Michela Noseda of Imperial College, London and Gary R. McLean of the University of Texas Health Science Center write in this month's Nature Biotechnology (26, 28 - 29; 2008) a response to the Brief Communication published by Mazor et al in the May issue (Nat. Biotechnol. 25, 563–565; 2007). What bothers Noseda and McLean is not the article itself, but that it contains, they write, "a lack of documented methodology and information that is essential to faithfully reproduce the science claimed in the manuscript. Surely, the aim of scientific publication is to disseminate scientific information to further advance our knowledge and to allow others to use such information for expansion and possible improvements to the work. Mazor et al. are clearly not the only authors being forced into abbreviated paper formats that follow this trend, which suggests the problem goes significantly deeper.

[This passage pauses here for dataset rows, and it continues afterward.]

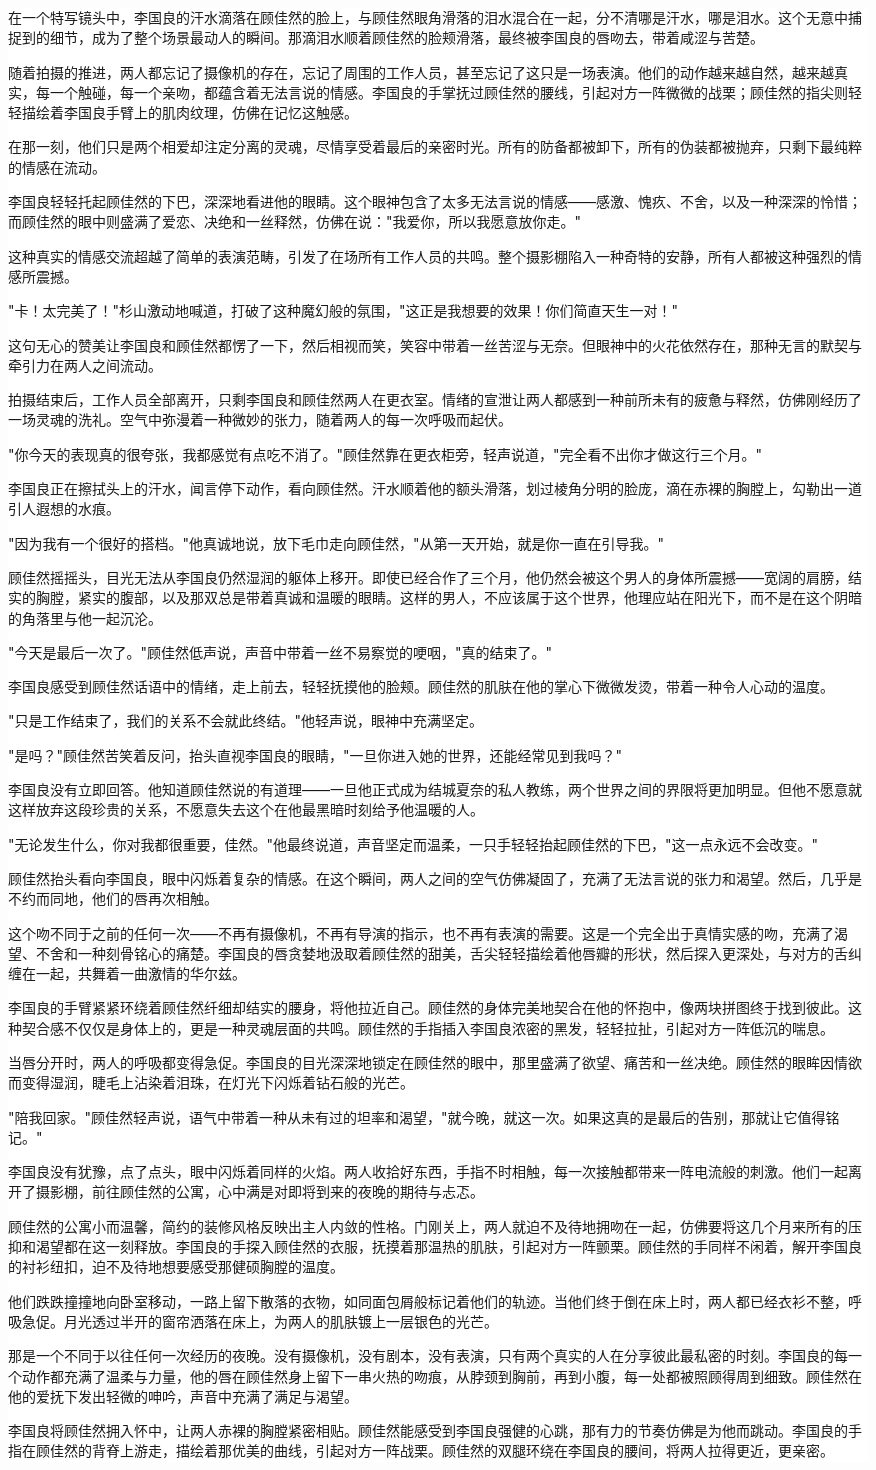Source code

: 在一个特写镜头中，李国良的汗水滴落在顾佳然的脸上，与顾佳然眼角滑落的泪水混合在一起，分不清哪是汗水，哪是泪水。这个无意中捕捉到的细节，成为了整个场景最动人的瞬间。那滴泪水顺着顾佳然的脸颊滑落，最终被李国良的唇吻去，带着咸涩与苦楚。

随着拍摄的推进，两人都忘记了摄像机的存在，忘记了周围的工作人员，甚至忘记了这只是一场表演。他们的动作越来越自然，越来越真实，每一个触碰，每一个亲吻，都蕴含着无法言说的情感。李国良的手掌抚过顾佳然的腰线，引起对方一阵微微的战栗；顾佳然的指尖则轻轻描绘着李国良手臂上的肌肉纹理，仿佛在记忆这触感。

在那一刻，他们只是两个相爱却注定分离的灵魂，尽情享受着最后的亲密时光。所有的防备都被卸下，所有的伪装都被抛弃，只剩下最纯粹的情感在流动。

李国良轻轻托起顾佳然的下巴，深深地看进他的眼睛。这个眼神包含了太多无法言说的情感——感激、愧疚、不舍，以及一种深深的怜惜；而顾佳然的眼中则盛满了爱恋、决绝和一丝释然，仿佛在说："我爱你，所以我愿意放你走。"

这种真实的情感交流超越了简单的表演范畴，引发了在场所有工作人员的共鸣。整个摄影棚陷入一种奇特的安静，所有人都被这种强烈的情感所震撼。

"卡！太完美了！"杉山激动地喊道，打破了这种魔幻般的氛围，"这正是我想要的效果！你们简直天生一对！"

这句无心的赞美让李国良和顾佳然都愣了一下，然后相视而笑，笑容中带着一丝苦涩与无奈。但眼神中的火花依然存在，那种无言的默契与牵引力在两人之间流动。

拍摄结束后，工作人员全部离开，只剩李国良和顾佳然两人在更衣室。情绪的宣泄让两人都感到一种前所未有的疲惫与释然，仿佛刚经历了一场灵魂的洗礼。空气中弥漫着一种微妙的张力，随着两人的每一次呼吸而起伏。

"你今天的表现真的很夸张，我都感觉有点吃不消了。"顾佳然靠在更衣柜旁，轻声说道，"完全看不出你才做这行三个月。"

李国良正在擦拭头上的汗水，闻言停下动作，看向顾佳然。汗水顺着他的额头滑落，划过棱角分明的脸庞，滴在赤裸的胸膛上，勾勒出一道引人遐想的水痕。

"因为我有一个很好的搭档。"他真诚地说，放下毛巾走向顾佳然，"从第一天开始，就是你一直在引导我。"

顾佳然摇摇头，目光无法从李国良仍然湿润的躯体上移开。即使已经合作了三个月，他仍然会被这个男人的身体所震撼——宽阔的肩膀，结实的胸膛，紧实的腹部，以及那双总是带着真诚和温暖的眼睛。这样的男人，不应该属于这个世界，他理应站在阳光下，而不是在这个阴暗的角落里与他一起沉沦。

"今天是最后一次了。"顾佳然低声说，声音中带着一丝不易察觉的哽咽，"真的结束了。"

李国良感受到顾佳然话语中的情绪，走上前去，轻轻抚摸他的脸颊。顾佳然的肌肤在他的掌心下微微发烫，带着一种令人心动的温度。

"只是工作结束了，我们的关系不会就此终结。"他轻声说，眼神中充满坚定。

"是吗？"顾佳然苦笑着反问，抬头直视李国良的眼睛，"一旦你进入她的世界，还能经常见到我吗？"

李国良没有立即回答。他知道顾佳然说的有道理——一旦他正式成为结城夏奈的私人教练，两个世界之间的界限将更加明显。但他不愿意就这样放弃这段珍贵的关系，不愿意失去这个在他最黑暗时刻给予他温暖的人。

"无论发生什么，你对我都很重要，佳然。"他最终说道，声音坚定而温柔，一只手轻轻抬起顾佳然的下巴，"这一点永远不会改变。"

顾佳然抬头看向李国良，眼中闪烁着复杂的情感。在这个瞬间，两人之间的空气仿佛凝固了，充满了无法言说的张力和渴望。然后，几乎是不约而同地，他们的唇再次相触。

这个吻不同于之前的任何一次——不再有摄像机，不再有导演的指示，也不再有表演的需要。这是一个完全出于真情实感的吻，充满了渴望、不舍和一种刻骨铭心的痛楚。李国良的唇贪婪地汲取着顾佳然的甜美，舌尖轻轻描绘着他唇瓣的形状，然后探入更深处，与对方的舌纠缠在一起，共舞着一曲激情的华尔兹。

李国良的手臂紧紧环绕着顾佳然纤细却结实的腰身，将他拉近自己。顾佳然的身体完美地契合在他的怀抱中，像两块拼图终于找到彼此。这种契合感不仅仅是身体上的，更是一种灵魂层面的共鸣。顾佳然的手指插入李国良浓密的黑发，轻轻拉扯，引起对方一阵低沉的喘息。

当唇分开时，两人的呼吸都变得急促。李国良的目光深深地锁定在顾佳然的眼中，那里盛满了欲望、痛苦和一丝决绝。顾佳然的眼眸因情欲而变得湿润，睫毛上沾染着泪珠，在灯光下闪烁着钻石般的光芒。

"陪我回家。"顾佳然轻声说，语气中带着一种从未有过的坦率和渴望，"就今晚，就这一次。如果这真的是最后的告别，那就让它值得铭记。"

李国良没有犹豫，点了点头，眼中闪烁着同样的火焰。两人收拾好东西，手指不时相触，每一次接触都带来一阵电流般的刺激。他们一起离开了摄影棚，前往顾佳然的公寓，心中满是对即将到来的夜晚的期待与忐忑。

顾佳然的公寓小而温馨，简约的装修风格反映出主人内敛的性格。门刚关上，两人就迫不及待地拥吻在一起，仿佛要将这几个月来所有的压抑和渴望都在这一刻释放。李国良的手探入顾佳然的衣服，抚摸着那温热的肌肤，引起对方一阵颤栗。顾佳然的手同样不闲着，解开李国良的衬衫纽扣，迫不及待地想要感受那健硕胸膛的温度。

他们跌跌撞撞地向卧室移动，一路上留下散落的衣物，如同面包屑般标记着他们的轨迹。当他们终于倒在床上时，两人都已经衣衫不整，呼吸急促。月光透过半开的窗帘洒落在床上，为两人的肌肤镀上一层银色的光芒。

那是一个不同于以往任何一次经历的夜晚。没有摄像机，没有剧本，没有表演，只有两个真实的人在分享彼此最私密的时刻。李国良的每一个动作都充满了温柔与力量，他的唇在顾佳然身上留下一串火热的吻痕，从脖颈到胸前，再到小腹，每一处都被照顾得周到细致。顾佳然在他的爱抚下发出轻微的呻吟，声音中充满了满足与渴望。

李国良将顾佳然拥入怀中，让两人赤裸的胸膛紧密相贴。顾佳然能感受到李国良强健的心跳，那有力的节奏仿佛是为他而跳动。李国良的手指在顾佳然的背脊上游走，描绘着那优美的曲线，引起对方一阵战栗。顾佳然的双腿环绕在李国良的腰间，将两人拉得更近，更亲密。
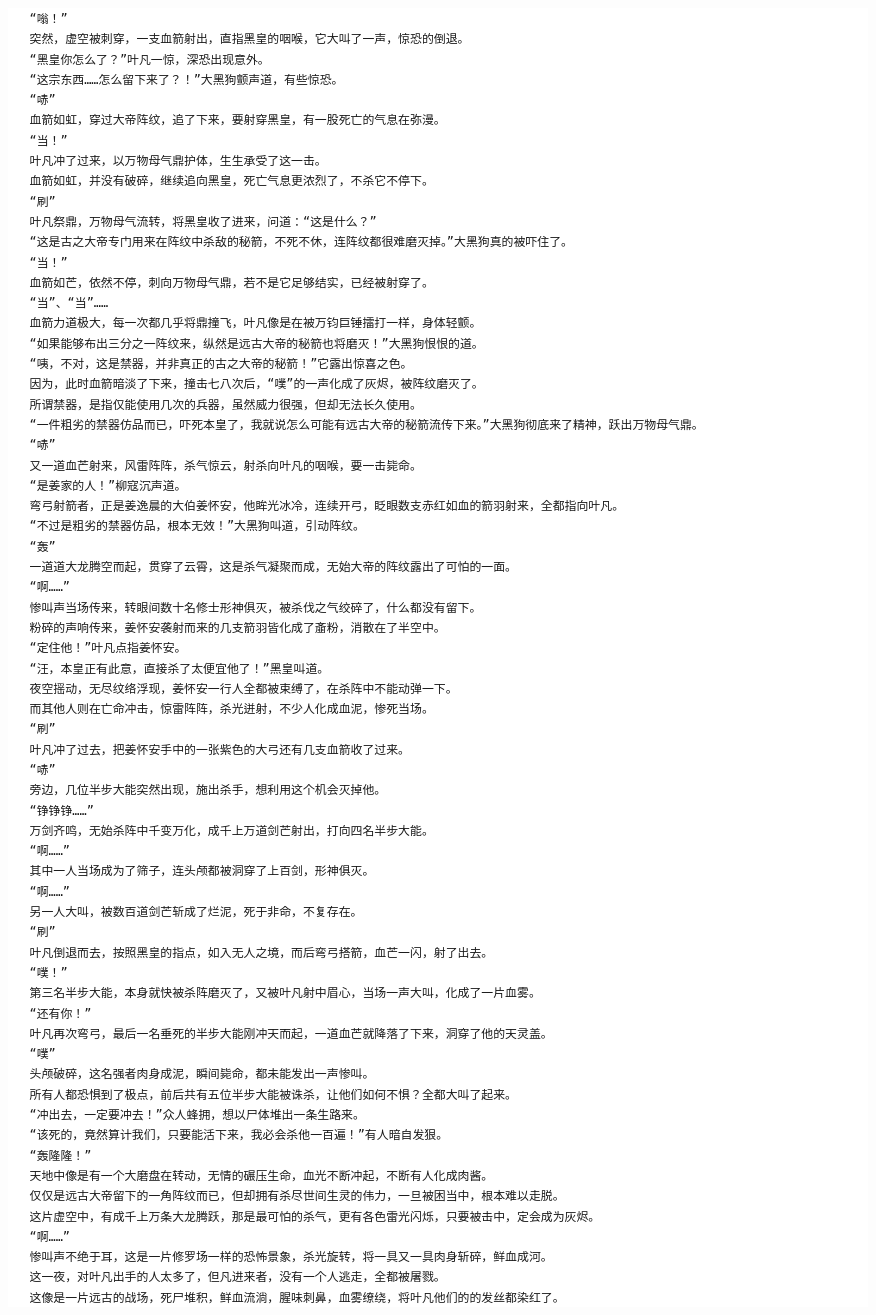        “嗡！”
       突然，虚空被刺穿，一支血箭射出，直指黑皇的咽喉，它大叫了一声，惊恐的倒退。
       “黑皇你怎么了？”叶凡一惊，深恐出现意外。
       “这宗东西……怎么留下来了？！”大黑狗颤声道，有些惊恐。
       “哧”
       血箭如虹，穿过大帝阵纹，追了下来，要射穿黑皇，有一股死亡的气息在弥漫。
       “当！”
       叶凡冲了过来，以万物母气鼎护体，生生承受了这一击。
       血箭如虹，并没有破碎，继续追向黑皇，死亡气息更浓烈了，不杀它不停下。
       “刷”
       叶凡祭鼎，万物母气流转，将黑皇收了进来，问道：“这是什么？”
       “这是古之大帝专门用来在阵纹中杀敌的秘箭，不死不休，连阵纹都很难磨灭掉。”大黑狗真的被吓住了。
       “当！”
       血箭如芒，依然不停，刺向万物母气鼎，若不是它足够结实，已经被射穿了。
       “当”、“当”……
       血箭力道极大，每一次都几乎将鼎撞飞，叶凡像是在被万钧巨锤擂打一样，身体轻颤。
       “如果能够布出三分之一阵纹来，纵然是远古大帝的秘箭也将磨灭！”大黑狗恨恨的道。
       “咦，不对，这是禁器，并非真正的古之大帝的秘箭！”它露出惊喜之色。
       因为，此时血箭暗淡了下来，撞击七八次后，“噗”的一声化成了灰烬，被阵纹磨灭了。
       所谓禁器，是指仅能使用几次的兵器，虽然威力很强，但却无法长久使用。
       “一件粗劣的禁器仿品而已，吓死本皇了，我就说怎么可能有远古大帝的秘箭流传下来。”大黑狗彻底来了精神，跃出万物母气鼎。
       “哧”
       又一道血芒射来，风雷阵阵，杀气惊云，射杀向叶凡的咽喉，要一击毙命。
       “是姜家的人！”柳寇沉声道。
       弯弓射箭者，正是姜逸晨的大伯姜怀安，他眸光冰冷，连续开弓，眨眼数支赤红如血的箭羽射来，全都指向叶凡。
       “不过是粗劣的禁器仿品，根本无效！”大黑狗叫道，引动阵纹。
       “轰”
       一道道大龙腾空而起，贯穿了云霄，这是杀气凝聚而成，无始大帝的阵纹露出了可怕的一面。
       “啊……”
       惨叫声当场传来，转眼间数十名修士形神俱灭，被杀伐之气绞碎了，什么都没有留下。
       粉碎的声响传来，姜怀安袭射而来的几支箭羽皆化成了齑粉，消散在了半空中。
       “定住他！”叶凡点指姜怀安。
       “汪，本皇正有此意，直接杀了太便宜他了！”黑皇叫道。
       夜空摇动，无尽纹络浮现，姜怀安一行人全都被束缚了，在杀阵中不能动弹一下。
       而其他人则在亡命冲击，惊雷阵阵，杀光迸射，不少人化成血泥，惨死当场。
       “刷”
       叶凡冲了过去，把姜怀安手中的一张紫色的大弓还有几支血箭收了过来。
       “哧”
       旁边，几位半步大能突然出现，施出杀手，想利用这个机会灭掉他。
       “铮铮铮……”
       万剑齐鸣，无始杀阵中千变万化，成千上万道剑芒射出，打向四名半步大能。
       “啊……”
       其中一人当场成为了筛子，连头颅都被洞穿了上百剑，形神俱灭。
       “啊……”
       另一人大叫，被数百道剑芒斩成了烂泥，死于非命，不复存在。
       “刷”
       叶凡倒退而去，按照黑皇的指点，如入无人之境，而后弯弓搭箭，血芒一闪，射了出去。
       “噗！”
       第三名半步大能，本身就快被杀阵磨灭了，又被叶凡射中眉心，当场一声大叫，化成了一片血雾。
       “还有你！”
       叶凡再次弯弓，最后一名垂死的半步大能刚冲天而起，一道血芒就降落了下来，洞穿了他的天灵盖。
       “噗”
       头颅破碎，这名强者肉身成泥，瞬间毙命，都未能发出一声惨叫。
       所有人都恐惧到了极点，前后共有五位半步大能被诛杀，让他们如何不惧？全都大叫了起来。
       “冲出去，一定要冲去！”众人蜂拥，想以尸体堆出一条生路来。
       “该死的，竟然算计我们，只要能活下来，我必会杀他一百遍！”有人暗自发狠。
       “轰隆隆！”
       天地中像是有一个大磨盘在转动，无情的碾压生命，血光不断冲起，不断有人化成肉酱。
       仅仅是远古大帝留下的一角阵纹而已，但却拥有杀尽世间生灵的伟力，一旦被困当中，根本难以走脱。
       这片虚空中，有成千上万条大龙腾跃，那是最可怕的杀气，更有各色雷光闪烁，只要被击中，定会成为灰烬。
       “啊……”
       惨叫声不绝于耳，这是一片修罗场一样的恐怖景象，杀光旋转，将一具又一具肉身斩碎，鲜血成河。
       这一夜，对叶凡出手的人太多了，但凡进来者，没有一个人逃走，全都被屠戮。
       这像是一片远古的战场，死尸堆积，鲜血流淌，腥味刺鼻，血雾缭绕，将叶凡他们的的发丝都染红了。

Admirably, Nature has recently implemented new guidelines for the addition of methods to their published research articles and letters. Authors are given multiple options for the appropriate presentation of methods within their manuscripts, avoiding the demotion of Methods to the supplementary section. This approach should be commended and we hope adopted universally by additional scientific periodicals. Aside from these rules, we should all make an extra effort as authors and reviewers to ensure that scientific methodology resumes its rightful position as the foundation of basic scientific research."

The Nature Biotechnology editors respond (Nat. Biotechnol. 26, 29; 2008):
"Noseda and McLean raise interesting points. With regard to the ability to reproduce a paper's methodology and findings, the fact that descriptions of methods in Supplementary Material online are not copy edited for grammar or clarity at Nature Biotechnology (or at any other Nature monthly journal) could be argued to potentially compromise the lucidness and ease with which a reader can repeat a published experiment. As the authors also point out, Nature's new guidelines for the addition of methods to its published papers provide authors with flexibility in how to present their methods within the final printed issue and online. One additional benefit to Nature's approach, not mentioned by Noseda and McLean, is that references to methods or protocols that appear in the Methods section remain in the printed paper rather than being relegated to online only (where they are less likely to be cited). We would welcome feedback from our readers as to whether they feel Nature Biotechnology should follow a similar model to Nature."